A single number is the answer here: how many lines of the entries contain "Lambda"?

--------

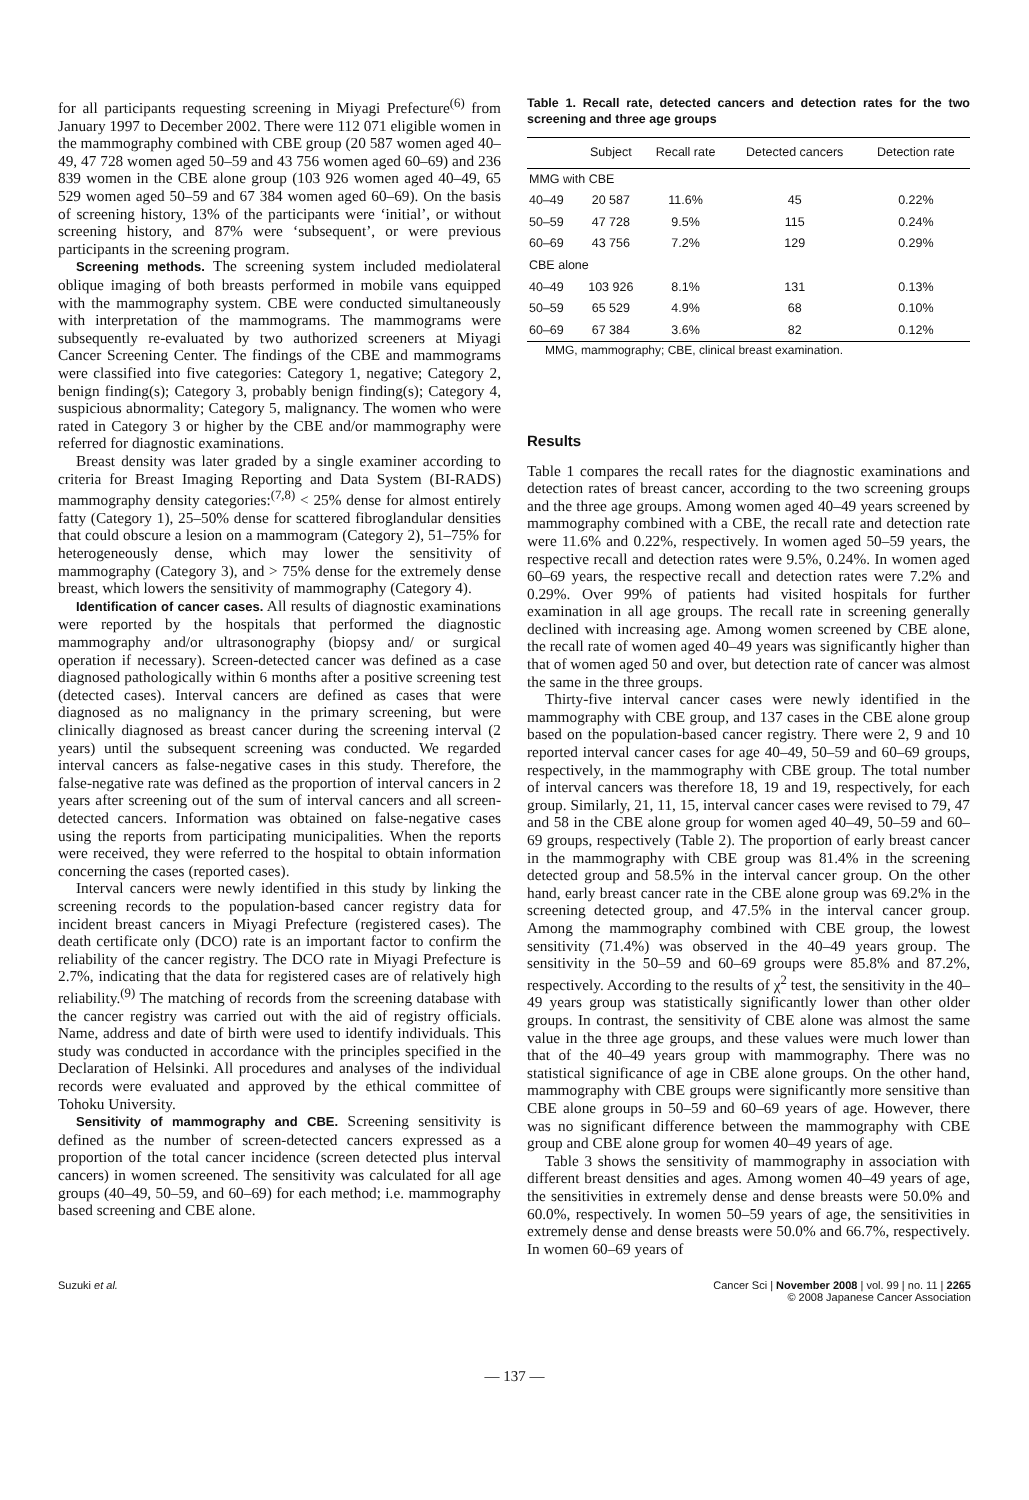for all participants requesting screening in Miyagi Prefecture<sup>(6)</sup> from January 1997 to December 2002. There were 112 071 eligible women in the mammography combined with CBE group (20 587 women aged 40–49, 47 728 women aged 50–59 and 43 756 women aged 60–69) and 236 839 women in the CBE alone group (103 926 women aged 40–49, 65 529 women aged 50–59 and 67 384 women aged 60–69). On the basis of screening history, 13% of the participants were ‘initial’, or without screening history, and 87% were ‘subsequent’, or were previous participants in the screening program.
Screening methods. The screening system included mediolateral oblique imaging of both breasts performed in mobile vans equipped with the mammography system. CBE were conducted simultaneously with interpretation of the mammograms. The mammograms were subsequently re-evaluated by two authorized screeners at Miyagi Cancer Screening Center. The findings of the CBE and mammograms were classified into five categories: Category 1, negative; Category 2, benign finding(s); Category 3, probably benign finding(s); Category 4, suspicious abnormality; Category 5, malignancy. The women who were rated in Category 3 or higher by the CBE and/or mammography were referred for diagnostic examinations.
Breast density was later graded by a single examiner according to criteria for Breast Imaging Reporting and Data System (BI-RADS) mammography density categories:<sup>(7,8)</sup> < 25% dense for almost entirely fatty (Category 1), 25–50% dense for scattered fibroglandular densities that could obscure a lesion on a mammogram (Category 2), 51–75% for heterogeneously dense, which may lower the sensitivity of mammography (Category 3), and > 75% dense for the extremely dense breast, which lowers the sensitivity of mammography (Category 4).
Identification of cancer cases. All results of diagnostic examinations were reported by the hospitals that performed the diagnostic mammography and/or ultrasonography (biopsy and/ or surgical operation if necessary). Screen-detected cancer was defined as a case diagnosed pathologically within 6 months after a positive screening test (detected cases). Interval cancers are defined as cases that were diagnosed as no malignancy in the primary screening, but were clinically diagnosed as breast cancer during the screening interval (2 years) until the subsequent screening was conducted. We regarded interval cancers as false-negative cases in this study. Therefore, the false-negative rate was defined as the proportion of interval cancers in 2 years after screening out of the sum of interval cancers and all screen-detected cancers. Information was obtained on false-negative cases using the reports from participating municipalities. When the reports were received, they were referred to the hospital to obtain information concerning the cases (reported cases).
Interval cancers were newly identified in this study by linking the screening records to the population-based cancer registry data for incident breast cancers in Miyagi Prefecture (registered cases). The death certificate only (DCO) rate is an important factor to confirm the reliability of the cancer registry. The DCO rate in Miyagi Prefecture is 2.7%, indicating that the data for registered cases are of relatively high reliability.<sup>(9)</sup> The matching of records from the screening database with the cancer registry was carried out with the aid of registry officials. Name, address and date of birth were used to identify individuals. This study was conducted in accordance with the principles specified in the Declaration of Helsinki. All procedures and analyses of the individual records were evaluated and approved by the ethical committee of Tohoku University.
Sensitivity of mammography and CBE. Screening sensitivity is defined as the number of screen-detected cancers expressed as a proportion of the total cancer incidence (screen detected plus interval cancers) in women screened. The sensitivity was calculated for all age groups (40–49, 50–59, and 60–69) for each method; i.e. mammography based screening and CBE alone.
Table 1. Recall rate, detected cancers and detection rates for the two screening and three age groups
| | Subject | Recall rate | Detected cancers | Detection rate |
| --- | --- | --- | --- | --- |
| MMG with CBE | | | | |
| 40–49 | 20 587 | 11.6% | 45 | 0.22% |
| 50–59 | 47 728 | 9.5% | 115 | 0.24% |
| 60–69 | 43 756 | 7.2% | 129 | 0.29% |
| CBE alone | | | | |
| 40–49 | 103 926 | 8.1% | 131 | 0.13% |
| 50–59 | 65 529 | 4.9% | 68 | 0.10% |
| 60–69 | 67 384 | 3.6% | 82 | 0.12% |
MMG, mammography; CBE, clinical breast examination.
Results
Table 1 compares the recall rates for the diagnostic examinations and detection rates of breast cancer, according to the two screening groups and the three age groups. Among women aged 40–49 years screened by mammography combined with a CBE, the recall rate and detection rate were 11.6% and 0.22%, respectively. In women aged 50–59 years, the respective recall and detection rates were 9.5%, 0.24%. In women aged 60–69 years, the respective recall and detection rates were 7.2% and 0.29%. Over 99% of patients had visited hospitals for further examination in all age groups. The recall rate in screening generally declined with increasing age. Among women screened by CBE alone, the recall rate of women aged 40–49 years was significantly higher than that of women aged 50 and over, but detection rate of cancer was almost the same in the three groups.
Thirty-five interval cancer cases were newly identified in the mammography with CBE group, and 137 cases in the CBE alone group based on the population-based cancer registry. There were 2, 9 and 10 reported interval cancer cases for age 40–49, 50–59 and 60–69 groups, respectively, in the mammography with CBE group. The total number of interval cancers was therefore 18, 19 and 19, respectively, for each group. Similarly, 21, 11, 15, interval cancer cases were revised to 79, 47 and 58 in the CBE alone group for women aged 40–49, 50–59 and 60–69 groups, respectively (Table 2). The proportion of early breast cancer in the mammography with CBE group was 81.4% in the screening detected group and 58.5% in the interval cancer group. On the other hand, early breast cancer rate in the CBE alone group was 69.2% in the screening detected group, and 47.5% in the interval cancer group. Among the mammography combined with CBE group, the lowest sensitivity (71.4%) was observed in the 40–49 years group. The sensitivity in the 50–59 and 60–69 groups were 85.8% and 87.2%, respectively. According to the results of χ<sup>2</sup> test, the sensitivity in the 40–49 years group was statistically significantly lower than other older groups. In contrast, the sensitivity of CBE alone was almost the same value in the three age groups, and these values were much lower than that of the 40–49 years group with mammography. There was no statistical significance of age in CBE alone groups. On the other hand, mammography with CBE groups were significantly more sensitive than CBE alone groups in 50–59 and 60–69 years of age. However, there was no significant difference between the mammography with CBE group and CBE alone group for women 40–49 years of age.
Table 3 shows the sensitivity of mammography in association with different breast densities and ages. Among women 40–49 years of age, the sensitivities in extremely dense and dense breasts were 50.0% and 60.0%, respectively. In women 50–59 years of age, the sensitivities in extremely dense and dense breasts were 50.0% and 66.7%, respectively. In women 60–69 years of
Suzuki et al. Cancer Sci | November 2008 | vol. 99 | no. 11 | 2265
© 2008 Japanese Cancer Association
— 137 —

--------

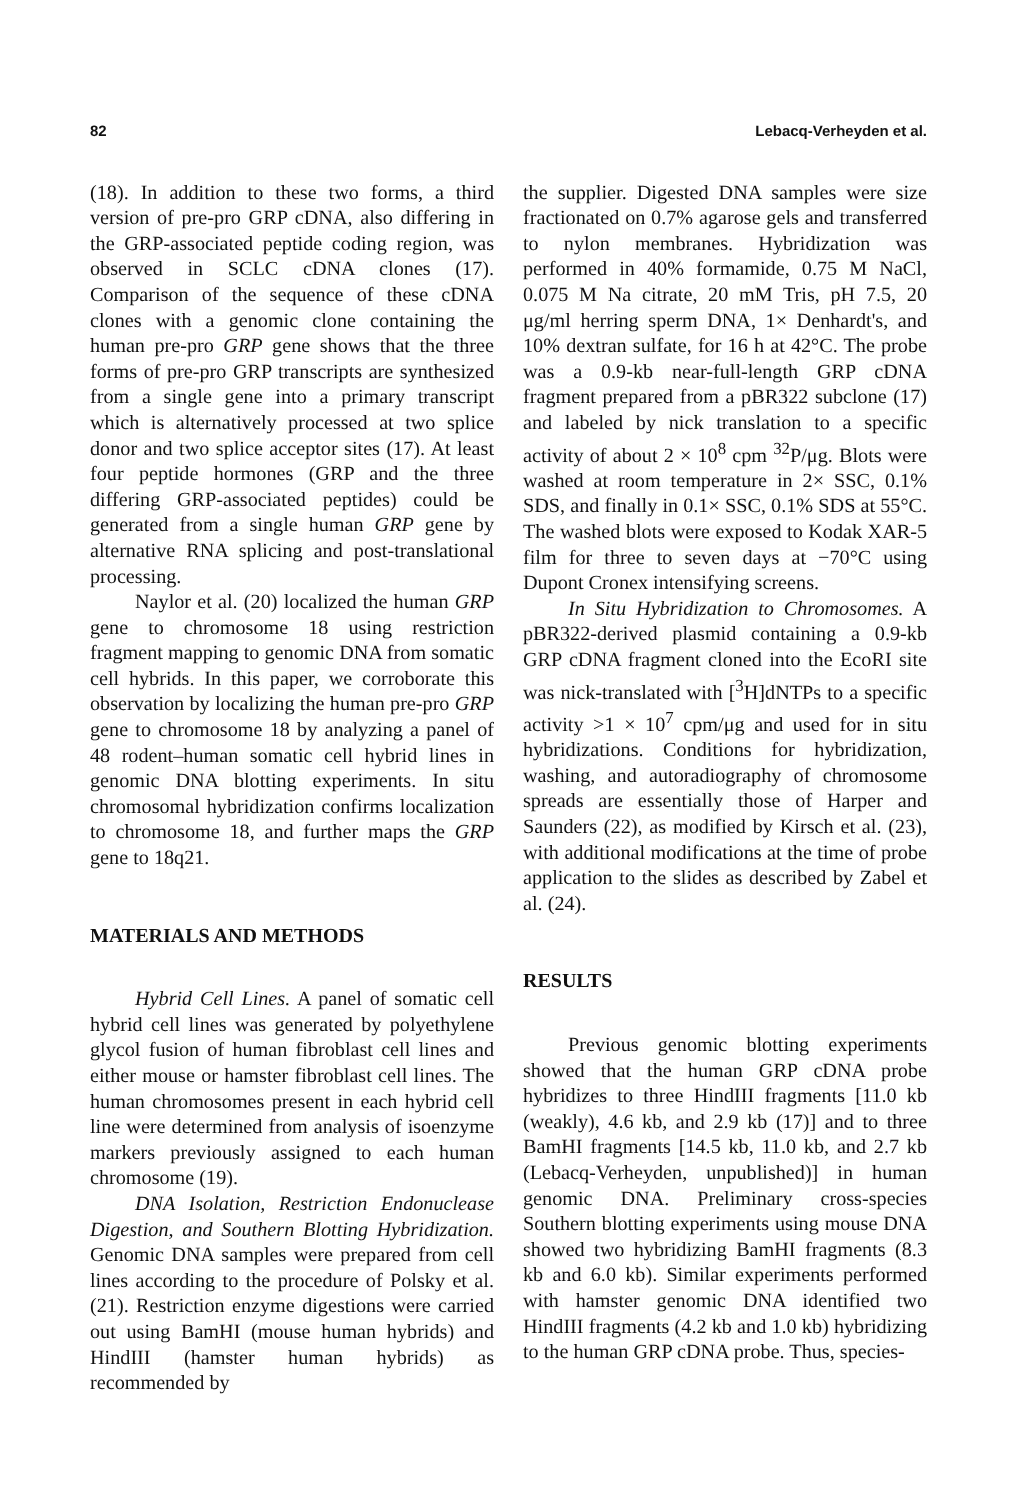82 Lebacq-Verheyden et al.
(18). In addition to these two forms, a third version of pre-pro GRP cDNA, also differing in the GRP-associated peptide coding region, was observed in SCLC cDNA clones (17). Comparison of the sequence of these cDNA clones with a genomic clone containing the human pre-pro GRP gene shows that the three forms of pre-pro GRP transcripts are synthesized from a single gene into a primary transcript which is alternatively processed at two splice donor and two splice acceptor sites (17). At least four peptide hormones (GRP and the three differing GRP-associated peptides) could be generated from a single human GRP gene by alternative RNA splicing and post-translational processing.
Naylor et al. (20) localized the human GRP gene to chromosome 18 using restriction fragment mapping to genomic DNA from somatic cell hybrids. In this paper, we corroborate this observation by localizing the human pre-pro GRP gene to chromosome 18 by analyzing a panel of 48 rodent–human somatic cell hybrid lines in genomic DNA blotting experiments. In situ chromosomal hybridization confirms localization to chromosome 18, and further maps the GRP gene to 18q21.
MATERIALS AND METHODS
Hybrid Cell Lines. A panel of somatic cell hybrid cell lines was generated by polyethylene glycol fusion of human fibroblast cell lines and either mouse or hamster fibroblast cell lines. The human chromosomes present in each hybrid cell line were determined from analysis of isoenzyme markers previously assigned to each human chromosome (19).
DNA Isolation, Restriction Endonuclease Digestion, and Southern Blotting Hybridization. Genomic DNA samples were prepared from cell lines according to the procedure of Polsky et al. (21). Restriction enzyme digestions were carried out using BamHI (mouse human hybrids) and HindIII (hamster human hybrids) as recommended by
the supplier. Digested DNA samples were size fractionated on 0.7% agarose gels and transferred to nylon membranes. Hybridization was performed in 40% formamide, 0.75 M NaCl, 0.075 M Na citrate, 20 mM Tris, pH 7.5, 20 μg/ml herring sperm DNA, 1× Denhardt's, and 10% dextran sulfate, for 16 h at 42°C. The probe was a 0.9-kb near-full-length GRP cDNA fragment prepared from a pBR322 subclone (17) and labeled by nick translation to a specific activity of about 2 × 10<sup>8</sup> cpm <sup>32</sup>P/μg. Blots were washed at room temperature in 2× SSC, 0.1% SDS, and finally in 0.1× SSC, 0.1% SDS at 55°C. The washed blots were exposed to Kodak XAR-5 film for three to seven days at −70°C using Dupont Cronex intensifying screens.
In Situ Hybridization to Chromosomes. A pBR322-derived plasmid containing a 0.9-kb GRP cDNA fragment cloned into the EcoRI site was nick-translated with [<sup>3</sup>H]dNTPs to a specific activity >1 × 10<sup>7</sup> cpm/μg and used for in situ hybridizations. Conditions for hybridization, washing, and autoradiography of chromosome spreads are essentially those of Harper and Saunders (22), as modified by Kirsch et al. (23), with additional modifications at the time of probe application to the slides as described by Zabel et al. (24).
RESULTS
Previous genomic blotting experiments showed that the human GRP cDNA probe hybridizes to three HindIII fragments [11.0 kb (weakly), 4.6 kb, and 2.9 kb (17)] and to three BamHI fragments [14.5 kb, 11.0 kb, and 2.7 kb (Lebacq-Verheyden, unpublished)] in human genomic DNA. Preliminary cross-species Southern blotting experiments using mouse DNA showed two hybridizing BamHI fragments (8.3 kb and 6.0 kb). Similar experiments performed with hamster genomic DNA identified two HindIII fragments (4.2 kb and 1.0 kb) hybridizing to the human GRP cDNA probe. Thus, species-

--------

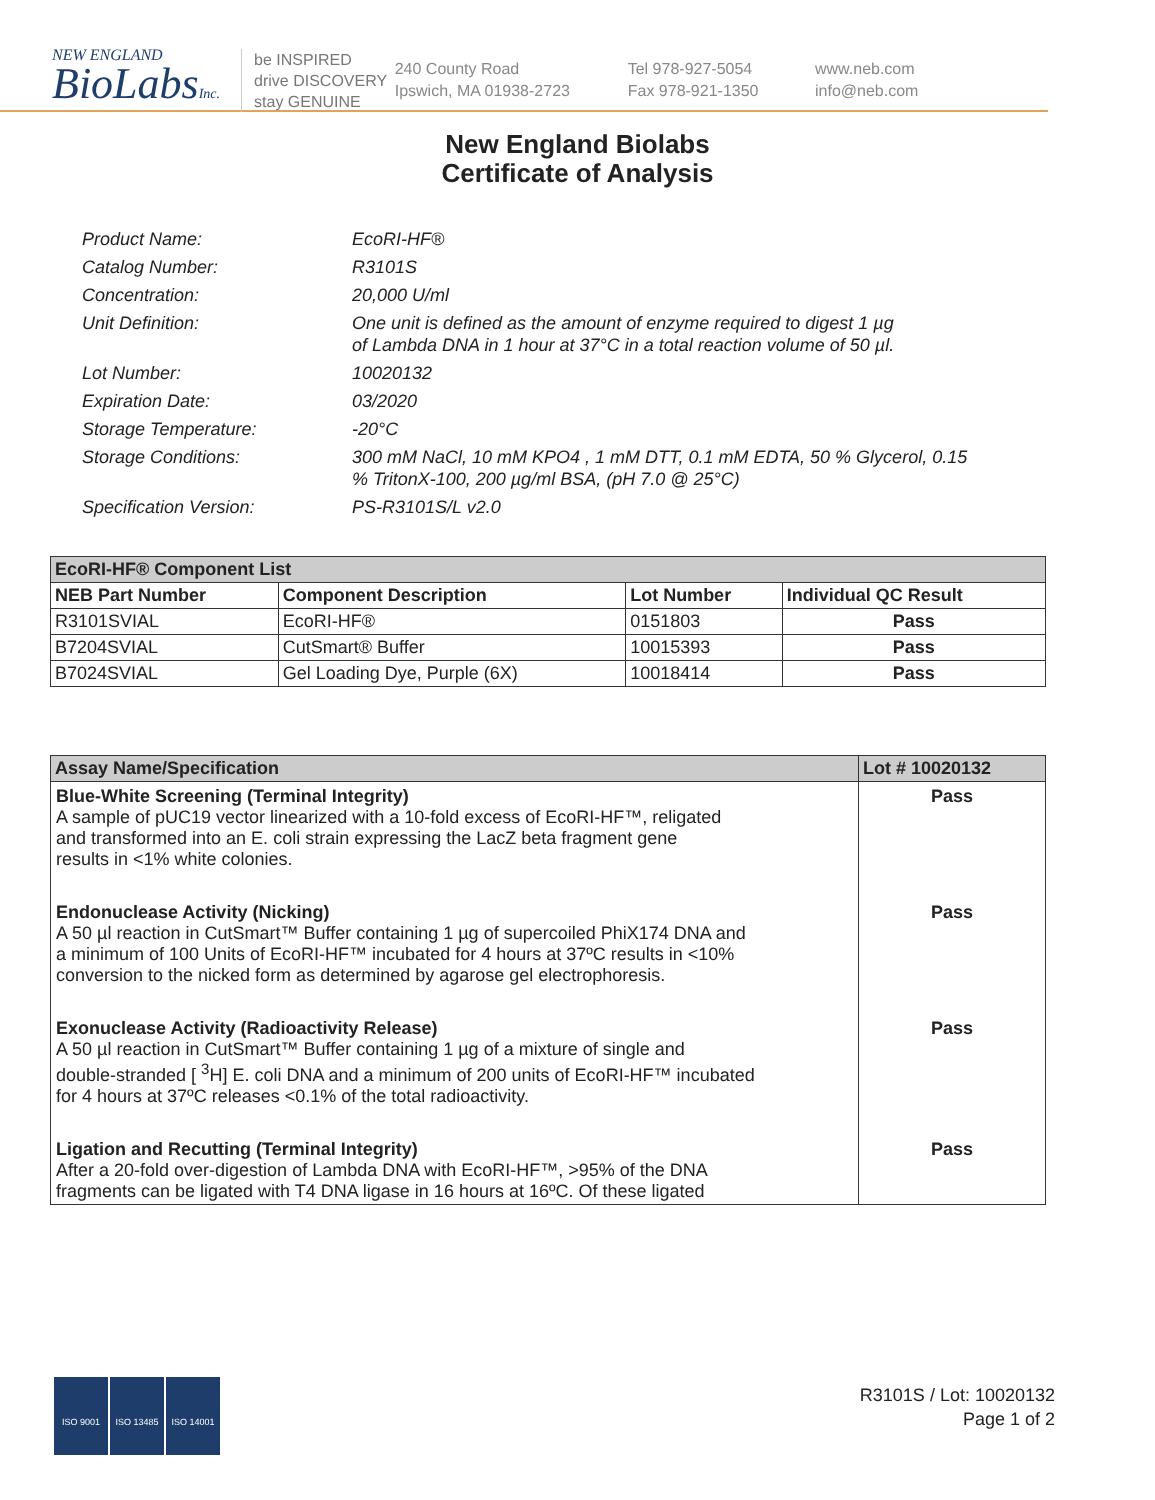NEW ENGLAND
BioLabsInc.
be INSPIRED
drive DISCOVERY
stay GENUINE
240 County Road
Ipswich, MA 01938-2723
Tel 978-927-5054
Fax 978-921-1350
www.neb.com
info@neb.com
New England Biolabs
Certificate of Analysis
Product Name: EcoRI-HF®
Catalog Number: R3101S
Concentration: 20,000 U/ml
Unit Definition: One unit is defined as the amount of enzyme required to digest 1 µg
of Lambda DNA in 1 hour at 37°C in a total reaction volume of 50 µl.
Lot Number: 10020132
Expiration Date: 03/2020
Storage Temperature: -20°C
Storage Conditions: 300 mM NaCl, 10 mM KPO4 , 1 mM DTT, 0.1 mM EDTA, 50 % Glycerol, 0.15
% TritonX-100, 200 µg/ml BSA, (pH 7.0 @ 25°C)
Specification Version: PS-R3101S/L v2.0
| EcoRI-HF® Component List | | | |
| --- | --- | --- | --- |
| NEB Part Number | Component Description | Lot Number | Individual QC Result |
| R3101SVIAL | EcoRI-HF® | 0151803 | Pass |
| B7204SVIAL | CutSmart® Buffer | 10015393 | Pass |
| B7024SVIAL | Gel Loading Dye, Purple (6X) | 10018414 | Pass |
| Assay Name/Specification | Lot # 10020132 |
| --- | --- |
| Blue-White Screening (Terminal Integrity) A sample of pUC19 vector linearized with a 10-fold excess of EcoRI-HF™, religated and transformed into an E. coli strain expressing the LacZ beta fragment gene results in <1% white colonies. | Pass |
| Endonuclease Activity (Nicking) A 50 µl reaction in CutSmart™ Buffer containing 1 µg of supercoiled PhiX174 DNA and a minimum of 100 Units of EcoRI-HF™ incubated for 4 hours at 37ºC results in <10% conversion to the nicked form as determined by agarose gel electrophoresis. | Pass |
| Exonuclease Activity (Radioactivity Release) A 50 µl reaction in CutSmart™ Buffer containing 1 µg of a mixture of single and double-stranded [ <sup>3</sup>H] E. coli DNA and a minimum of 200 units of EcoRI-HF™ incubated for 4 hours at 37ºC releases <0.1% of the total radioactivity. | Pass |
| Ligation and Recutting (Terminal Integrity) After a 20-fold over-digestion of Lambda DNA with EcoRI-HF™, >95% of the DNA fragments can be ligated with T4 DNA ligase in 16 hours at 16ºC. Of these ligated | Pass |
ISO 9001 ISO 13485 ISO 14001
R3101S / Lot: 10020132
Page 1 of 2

--------

▶ **Response**:
2